5. Self-Consistency in Decoding
   • Sampling multiple responses to improve step-by-step reasoning accuracy.

Limitations​

• Distraction by Irrelevant Context
  • Adding irrelevant details significantly lowers performance.
  • Solution: Explicitly instructing the model to ignore distractions.
• Challenges in Self-Correction
  • LLMs can fail to self-correct errors, sometimes worsening correct answers.
  • Oracle feedback is essential for effective corrections.
• Premise Order Matters
  • Performance drops with re-ordered problem premises, emphasizing logical progression.

Practical Implications​

• Intermediate reasoning steps are crucial for solving serial problems.
• Techniques like self-debugging with unit tests are promising for future improvements.

Future Directions​

1. Defining the right problem is critical for progress.
2. Solving reasoning limitations by developing models that autonomously address these issues.

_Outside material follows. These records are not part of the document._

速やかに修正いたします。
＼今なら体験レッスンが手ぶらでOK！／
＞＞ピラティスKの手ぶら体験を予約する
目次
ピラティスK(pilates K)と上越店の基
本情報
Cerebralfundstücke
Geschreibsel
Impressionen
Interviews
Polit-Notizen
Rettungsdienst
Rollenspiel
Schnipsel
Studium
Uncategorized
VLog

Trajectory and potential of LLM agents

Introduction​

• Definition of Agents: Intelligent systems interacting with environments (physical, digital, or human).
• Evolution: From symbolic AI agents like ELIZA(1966) to modern LLM-based reasoning agents.

Core Concepts​

1. Agent Types:
   • Text Agents: Rule-based systems like ELIZA(1966), limited in scope.
   • LLM Agents: Utilize large language models for versatile text-based interaction.
   • Reasoning Agents: Combine reasoning and acting, enabling decision-making across domains.
2. Agent Goals:
   • Perform tasks like question answering (QA), game-solving, or real-world automation.
   • Balance reasoning (internal actions) and acting (external feedback).

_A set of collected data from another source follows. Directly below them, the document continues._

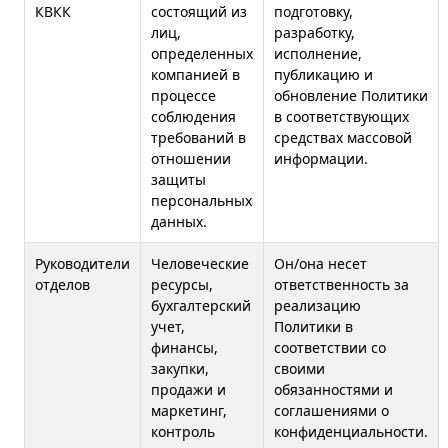
КВКК
состоящий из
подготовку,
лиц,
разработку,
определенных
исполнение,
компанией в
публикацию и
процессе
обновление Политики
соблюдения
в соответствующих
требований в
средствах массовой
отношении
информации.
защиты
персональных
данных.
Руководители
Человеческие
Он/она несет
отделов
ресурсы,
ответственность за
бухгалтерский
реализацию
учет,
Политики в
финансы,
соответствии со
закупки,
своими
продажи и
обязанностями и
маркетинг,
соглашениями о
контроль
конфиденциальности.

Key Developments in LLM Agents​

1. Reasoning Approaches:
   • Chain-of-Thought (CoT): Step-by-step reasoning to improve accuracy.
   • ReAct Paradigm: Integrates reasoning with actions for systematic exploration and feedback.
2. Technological Milestones:
   • Zero-shot and Few-shot Learning: Achieving generality with minimal examples.
   • Memory Integration: Combining short-term (context-based) and long-term memory for persistent learning.
3. Tools and Applications:
   • Code Augmentation: Enhancing computational reasoning through programmatic methods.
   • Retrieval-Augmented Generation (RAG): Leveraging external knowledge sources like APIs or search engines.
   • Complex Task Automation: Embodied reasoning in robotics and chemistry, exemplified by ChemCrow.

Limitations​

• Practical Challenges:
  • Difficulty in handling real-world environments (e.g., decision-making with incomplete data).
  • Vulnerability to irrelevant or adversarial context.
• Scalability Issues:
  • Real-world robotics vs. digital simulation trade-offs.
  • High costs of fine-tuning and data collection in specific domains.

Research Directions​

• Unified Solutions: Simplifying diverse tasks into generalizable frameworks (e.g., ReAct for exploration and decision-making).
• Advanced Memory Architectures: Moving from append-only logs to adaptive, writeable long-term memory systems.
• Collaboration with Humans: Focusing on augmenting human creativity and problem-solving capabilities.

Future Outlook​

• Emerging Benchmarks:
  • SWE-Bench for software engineering tasks.
  • FireAct for fine-tuning LLM agents in dynamic environments.
• Broader Impacts:
  • Enhanced digital automation.
  • Scalable solutions for complex problem-solving in domains like software engineering, scientific discovery, and web automation.